Items listed in a dataset ::
##########
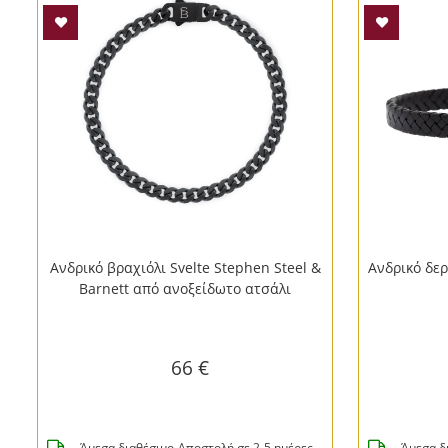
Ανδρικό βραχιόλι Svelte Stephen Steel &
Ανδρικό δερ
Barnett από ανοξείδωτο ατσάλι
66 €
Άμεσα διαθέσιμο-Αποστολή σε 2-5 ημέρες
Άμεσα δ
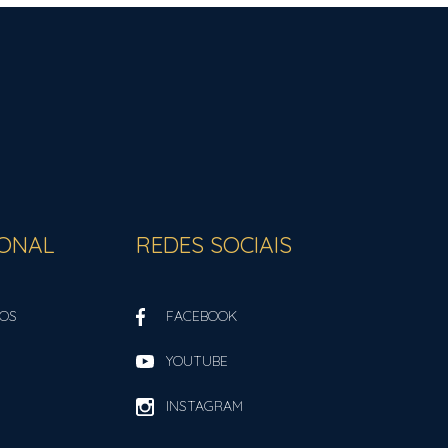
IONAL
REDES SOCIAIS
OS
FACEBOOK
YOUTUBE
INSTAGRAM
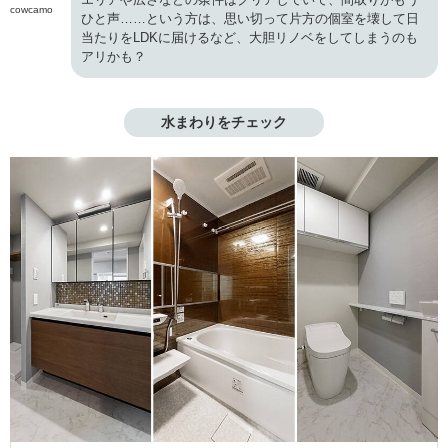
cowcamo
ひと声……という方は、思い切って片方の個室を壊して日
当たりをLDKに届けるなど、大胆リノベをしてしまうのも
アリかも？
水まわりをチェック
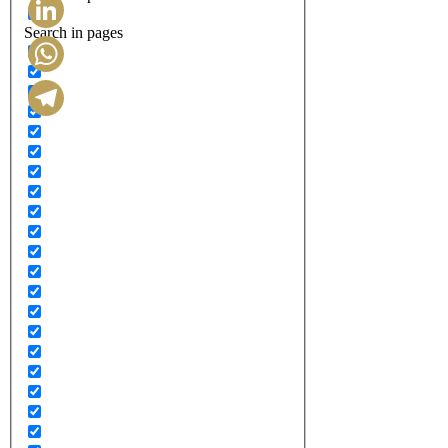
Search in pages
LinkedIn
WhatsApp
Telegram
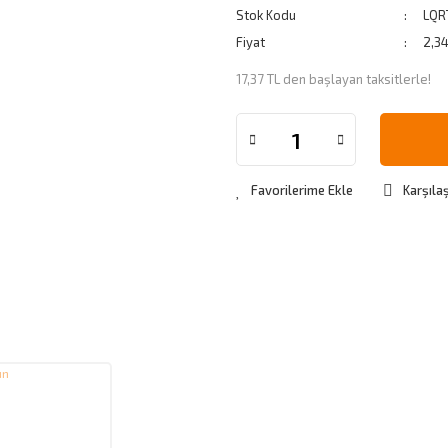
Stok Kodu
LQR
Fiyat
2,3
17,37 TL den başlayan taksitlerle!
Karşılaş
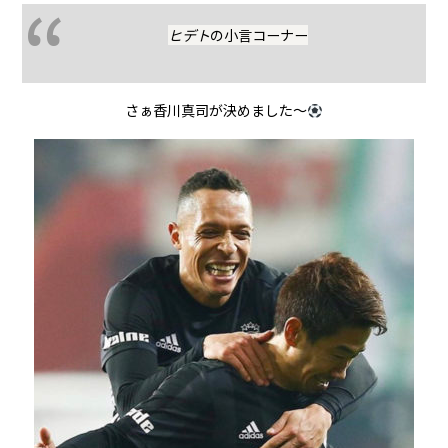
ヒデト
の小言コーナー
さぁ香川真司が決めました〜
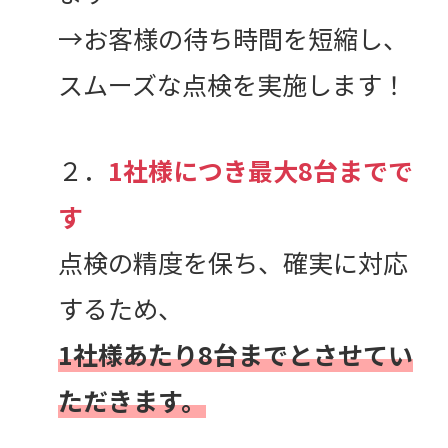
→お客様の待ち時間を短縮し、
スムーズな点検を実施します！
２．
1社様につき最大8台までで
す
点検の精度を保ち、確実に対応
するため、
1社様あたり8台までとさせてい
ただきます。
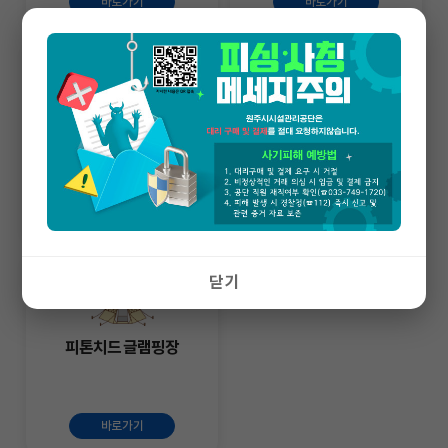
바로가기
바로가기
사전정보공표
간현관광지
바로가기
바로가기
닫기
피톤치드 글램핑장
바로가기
##########
PROBLEM DETAILS :: Keep the pictures out of the copy and write out the data exactly as it stands.

FINISHED TASK ::
Ανδρικό βραχιόλι Svelte Stephen Steel &
Ανδρικό δερ
Barnett από ανοξείδωτο ατσάλι
66 €
Άμεσα διαθέσιμο-Αποστολή σε 2-5 ημέρες
Άμεσα δ
IONAL
REDES SOCIAIS
OS
FACEBOOK
YOUTUBE
INSTAGRAM
cowcamo
ひと声……という方は、思い切って片方の個室を壊して日
当たりをLDKに届けるなど、大胆リノベをしてしまうのも
アリかも？
水まわりをチェック
Search in pages
LinkedIn
WhatsApp
Telegram
Stok Kodu
LQR
Fiyat
2,3
17,37 TL den başlayan taksitlerle!
Karşılaş
ヒデト
の小言コーナー
さぁ香川真司が決めました〜
→お客様の待ち時間を短縮し、
スムーズな点検を実施します！
２．
1社様につき最大8台までで
す
点検の精度を保ち、確実に対応
するため、
1社様あたり8台までとさせてい
ただきます。
바로가기
바로가기
사전정보공표
간현관광지
바로가기
바로가기
닫기
피톤치드 글램핑장
바로가기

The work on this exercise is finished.